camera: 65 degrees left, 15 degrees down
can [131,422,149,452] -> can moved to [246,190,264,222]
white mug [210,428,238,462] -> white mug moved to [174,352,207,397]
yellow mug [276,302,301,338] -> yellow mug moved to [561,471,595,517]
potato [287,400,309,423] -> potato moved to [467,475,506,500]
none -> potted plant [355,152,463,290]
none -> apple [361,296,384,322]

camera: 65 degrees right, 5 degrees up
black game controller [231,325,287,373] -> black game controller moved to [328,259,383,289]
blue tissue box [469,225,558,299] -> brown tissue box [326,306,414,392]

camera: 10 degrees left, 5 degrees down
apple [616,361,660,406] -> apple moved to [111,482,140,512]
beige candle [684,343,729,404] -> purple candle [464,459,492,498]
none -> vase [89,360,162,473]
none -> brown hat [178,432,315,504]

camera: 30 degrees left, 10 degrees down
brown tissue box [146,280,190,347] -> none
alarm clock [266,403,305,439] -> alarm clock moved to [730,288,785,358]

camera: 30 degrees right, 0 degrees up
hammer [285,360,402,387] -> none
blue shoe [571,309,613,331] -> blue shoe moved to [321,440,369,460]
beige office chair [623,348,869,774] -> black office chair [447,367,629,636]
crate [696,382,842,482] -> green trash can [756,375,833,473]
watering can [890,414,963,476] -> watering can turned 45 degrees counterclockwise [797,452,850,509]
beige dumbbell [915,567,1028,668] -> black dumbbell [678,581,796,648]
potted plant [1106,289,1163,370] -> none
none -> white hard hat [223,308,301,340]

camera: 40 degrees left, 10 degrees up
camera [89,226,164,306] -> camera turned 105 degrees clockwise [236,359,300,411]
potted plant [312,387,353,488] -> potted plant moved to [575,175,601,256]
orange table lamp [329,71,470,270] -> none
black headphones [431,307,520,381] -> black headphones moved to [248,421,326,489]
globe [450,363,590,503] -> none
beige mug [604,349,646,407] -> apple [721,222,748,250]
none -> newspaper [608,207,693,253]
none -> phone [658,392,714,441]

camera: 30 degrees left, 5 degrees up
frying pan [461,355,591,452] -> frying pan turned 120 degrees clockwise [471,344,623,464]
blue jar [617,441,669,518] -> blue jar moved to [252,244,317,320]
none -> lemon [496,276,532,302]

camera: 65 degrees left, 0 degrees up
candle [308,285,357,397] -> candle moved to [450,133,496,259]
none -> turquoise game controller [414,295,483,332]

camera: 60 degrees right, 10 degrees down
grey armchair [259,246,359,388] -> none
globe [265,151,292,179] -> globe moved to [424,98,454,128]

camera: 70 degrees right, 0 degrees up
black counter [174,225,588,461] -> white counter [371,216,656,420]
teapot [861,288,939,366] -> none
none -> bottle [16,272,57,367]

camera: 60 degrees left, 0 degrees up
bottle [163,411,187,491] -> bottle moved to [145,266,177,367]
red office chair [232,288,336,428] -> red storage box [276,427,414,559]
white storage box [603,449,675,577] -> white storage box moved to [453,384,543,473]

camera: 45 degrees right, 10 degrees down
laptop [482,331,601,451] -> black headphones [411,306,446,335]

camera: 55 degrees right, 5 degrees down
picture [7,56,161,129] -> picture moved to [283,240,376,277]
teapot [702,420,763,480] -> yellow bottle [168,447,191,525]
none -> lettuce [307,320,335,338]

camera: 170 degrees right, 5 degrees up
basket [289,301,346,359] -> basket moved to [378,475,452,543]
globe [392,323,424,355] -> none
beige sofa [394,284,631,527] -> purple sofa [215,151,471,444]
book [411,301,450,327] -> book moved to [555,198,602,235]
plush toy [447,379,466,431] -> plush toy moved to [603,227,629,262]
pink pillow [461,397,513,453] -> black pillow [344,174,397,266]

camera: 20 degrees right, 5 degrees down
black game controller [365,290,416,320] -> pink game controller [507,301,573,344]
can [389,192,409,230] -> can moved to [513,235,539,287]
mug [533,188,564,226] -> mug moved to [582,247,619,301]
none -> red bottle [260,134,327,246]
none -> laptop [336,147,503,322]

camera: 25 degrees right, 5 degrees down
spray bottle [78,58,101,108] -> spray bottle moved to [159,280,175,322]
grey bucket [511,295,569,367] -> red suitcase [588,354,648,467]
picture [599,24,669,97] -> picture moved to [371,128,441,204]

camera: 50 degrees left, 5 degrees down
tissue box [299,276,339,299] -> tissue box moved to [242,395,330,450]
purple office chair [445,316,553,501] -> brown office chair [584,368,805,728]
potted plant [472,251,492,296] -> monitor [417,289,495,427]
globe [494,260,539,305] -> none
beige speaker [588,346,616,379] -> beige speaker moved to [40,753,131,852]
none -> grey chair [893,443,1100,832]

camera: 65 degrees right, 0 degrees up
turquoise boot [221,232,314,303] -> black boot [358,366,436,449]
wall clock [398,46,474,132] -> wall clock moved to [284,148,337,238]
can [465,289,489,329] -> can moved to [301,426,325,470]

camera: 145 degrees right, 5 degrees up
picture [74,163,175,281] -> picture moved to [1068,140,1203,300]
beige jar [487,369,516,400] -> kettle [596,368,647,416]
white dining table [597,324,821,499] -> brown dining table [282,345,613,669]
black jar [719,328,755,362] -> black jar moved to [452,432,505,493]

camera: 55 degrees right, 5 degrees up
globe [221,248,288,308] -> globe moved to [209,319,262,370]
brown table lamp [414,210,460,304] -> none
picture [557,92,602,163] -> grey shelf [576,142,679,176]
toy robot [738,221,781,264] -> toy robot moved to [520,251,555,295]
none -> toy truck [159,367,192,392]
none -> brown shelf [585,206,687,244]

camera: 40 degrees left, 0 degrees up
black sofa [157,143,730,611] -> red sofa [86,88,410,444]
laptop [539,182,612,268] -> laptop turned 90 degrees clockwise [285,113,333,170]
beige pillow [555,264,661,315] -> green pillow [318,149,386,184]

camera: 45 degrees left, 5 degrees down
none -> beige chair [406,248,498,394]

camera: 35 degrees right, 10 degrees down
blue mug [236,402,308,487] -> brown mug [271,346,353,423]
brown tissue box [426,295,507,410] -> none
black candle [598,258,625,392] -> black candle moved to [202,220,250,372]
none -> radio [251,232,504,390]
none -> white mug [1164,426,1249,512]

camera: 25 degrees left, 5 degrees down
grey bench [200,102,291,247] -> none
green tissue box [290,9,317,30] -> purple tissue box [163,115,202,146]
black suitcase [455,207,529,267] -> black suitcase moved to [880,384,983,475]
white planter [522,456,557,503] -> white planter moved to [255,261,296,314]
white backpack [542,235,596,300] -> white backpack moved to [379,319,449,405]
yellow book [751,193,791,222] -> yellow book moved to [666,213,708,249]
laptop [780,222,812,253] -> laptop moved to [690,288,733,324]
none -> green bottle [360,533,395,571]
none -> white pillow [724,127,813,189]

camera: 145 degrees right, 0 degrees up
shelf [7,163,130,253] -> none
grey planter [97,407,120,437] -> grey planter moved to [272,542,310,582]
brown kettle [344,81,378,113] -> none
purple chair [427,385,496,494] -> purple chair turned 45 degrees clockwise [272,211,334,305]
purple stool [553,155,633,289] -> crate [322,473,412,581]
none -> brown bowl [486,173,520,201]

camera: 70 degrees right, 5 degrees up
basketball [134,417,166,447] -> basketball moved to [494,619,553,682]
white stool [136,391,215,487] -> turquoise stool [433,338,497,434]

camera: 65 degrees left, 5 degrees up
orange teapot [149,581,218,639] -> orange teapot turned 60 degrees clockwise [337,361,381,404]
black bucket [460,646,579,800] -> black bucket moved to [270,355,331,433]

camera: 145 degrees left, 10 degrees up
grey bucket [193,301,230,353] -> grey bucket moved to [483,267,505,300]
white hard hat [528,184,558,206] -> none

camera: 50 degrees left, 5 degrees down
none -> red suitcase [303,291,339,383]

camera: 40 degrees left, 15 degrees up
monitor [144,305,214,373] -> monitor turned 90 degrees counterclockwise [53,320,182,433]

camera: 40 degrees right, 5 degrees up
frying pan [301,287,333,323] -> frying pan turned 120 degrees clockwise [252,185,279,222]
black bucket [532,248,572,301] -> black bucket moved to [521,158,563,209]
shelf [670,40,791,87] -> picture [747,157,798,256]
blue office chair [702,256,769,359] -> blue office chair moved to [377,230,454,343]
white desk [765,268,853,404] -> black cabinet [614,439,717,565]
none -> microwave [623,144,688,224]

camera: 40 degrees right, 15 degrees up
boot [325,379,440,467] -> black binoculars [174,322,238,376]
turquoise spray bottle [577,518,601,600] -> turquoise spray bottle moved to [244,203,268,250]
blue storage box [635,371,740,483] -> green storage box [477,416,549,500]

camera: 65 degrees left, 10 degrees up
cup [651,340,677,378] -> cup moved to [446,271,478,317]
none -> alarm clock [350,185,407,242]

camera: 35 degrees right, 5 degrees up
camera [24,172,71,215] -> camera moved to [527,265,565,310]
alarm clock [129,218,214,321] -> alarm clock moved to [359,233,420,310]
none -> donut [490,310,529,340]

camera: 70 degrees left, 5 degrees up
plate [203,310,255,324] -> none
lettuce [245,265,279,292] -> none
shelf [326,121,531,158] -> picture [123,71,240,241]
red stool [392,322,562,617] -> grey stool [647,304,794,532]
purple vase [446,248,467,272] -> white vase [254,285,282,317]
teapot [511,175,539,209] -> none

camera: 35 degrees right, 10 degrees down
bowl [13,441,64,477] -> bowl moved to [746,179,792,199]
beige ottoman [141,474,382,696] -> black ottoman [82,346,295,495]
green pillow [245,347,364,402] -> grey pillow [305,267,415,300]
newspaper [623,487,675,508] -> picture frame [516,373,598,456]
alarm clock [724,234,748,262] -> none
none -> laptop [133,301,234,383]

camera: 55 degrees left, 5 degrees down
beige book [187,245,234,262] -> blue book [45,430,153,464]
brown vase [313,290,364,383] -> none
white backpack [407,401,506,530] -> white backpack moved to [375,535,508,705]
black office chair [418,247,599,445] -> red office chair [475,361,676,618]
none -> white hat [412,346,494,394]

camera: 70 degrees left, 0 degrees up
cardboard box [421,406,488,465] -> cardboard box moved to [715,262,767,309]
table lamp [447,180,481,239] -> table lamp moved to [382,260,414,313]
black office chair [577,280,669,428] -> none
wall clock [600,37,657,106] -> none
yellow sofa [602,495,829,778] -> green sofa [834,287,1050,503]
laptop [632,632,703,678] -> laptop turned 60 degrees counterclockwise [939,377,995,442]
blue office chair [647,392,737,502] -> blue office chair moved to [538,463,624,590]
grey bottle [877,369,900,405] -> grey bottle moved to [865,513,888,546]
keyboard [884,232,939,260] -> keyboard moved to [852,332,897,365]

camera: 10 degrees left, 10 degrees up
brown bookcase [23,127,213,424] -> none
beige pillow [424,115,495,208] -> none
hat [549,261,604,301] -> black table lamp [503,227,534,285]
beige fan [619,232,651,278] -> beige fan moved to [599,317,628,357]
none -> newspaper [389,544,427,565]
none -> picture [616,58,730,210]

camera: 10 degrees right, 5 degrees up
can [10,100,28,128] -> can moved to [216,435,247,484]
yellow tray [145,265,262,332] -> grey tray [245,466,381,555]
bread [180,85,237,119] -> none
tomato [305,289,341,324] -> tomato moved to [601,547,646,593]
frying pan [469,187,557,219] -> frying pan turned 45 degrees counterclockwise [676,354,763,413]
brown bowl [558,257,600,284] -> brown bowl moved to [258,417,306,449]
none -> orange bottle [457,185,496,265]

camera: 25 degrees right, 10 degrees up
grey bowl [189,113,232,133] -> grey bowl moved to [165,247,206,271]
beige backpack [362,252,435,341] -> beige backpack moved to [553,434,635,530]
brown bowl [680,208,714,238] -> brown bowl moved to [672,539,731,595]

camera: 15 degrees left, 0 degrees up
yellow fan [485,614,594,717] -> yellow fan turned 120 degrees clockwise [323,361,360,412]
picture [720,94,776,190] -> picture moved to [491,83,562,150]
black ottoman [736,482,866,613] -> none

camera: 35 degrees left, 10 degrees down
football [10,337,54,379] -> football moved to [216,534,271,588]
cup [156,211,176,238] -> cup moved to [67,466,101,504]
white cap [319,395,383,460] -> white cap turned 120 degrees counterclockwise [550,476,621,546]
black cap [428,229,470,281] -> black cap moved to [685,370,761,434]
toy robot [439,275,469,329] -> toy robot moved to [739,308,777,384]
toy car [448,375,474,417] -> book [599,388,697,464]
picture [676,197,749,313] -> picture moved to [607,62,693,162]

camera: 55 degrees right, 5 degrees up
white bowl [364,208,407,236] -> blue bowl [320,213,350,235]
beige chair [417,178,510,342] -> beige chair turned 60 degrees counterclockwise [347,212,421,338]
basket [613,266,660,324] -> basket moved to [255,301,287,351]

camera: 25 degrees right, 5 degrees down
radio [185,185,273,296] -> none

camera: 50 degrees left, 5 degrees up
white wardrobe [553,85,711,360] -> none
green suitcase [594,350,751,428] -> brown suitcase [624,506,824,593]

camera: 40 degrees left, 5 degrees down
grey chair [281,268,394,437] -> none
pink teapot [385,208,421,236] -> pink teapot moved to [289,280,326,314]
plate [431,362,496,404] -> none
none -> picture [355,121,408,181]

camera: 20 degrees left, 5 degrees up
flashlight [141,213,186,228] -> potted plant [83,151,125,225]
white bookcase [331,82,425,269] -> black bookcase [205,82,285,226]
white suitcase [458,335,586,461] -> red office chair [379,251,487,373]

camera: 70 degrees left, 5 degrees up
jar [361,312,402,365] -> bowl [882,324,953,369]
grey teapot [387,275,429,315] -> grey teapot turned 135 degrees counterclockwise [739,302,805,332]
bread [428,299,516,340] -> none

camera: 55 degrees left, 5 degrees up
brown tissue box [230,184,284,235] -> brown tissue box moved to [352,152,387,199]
##############################
Work to be completed:
Scan the material above for the word "headphones", and copy every line in which it is found.

Reply to the exercise:
black headphones [431,307,520,381] -> black headphones moved to [248,421,326,489]
laptop [482,331,601,451] -> black headphones [411,306,446,335]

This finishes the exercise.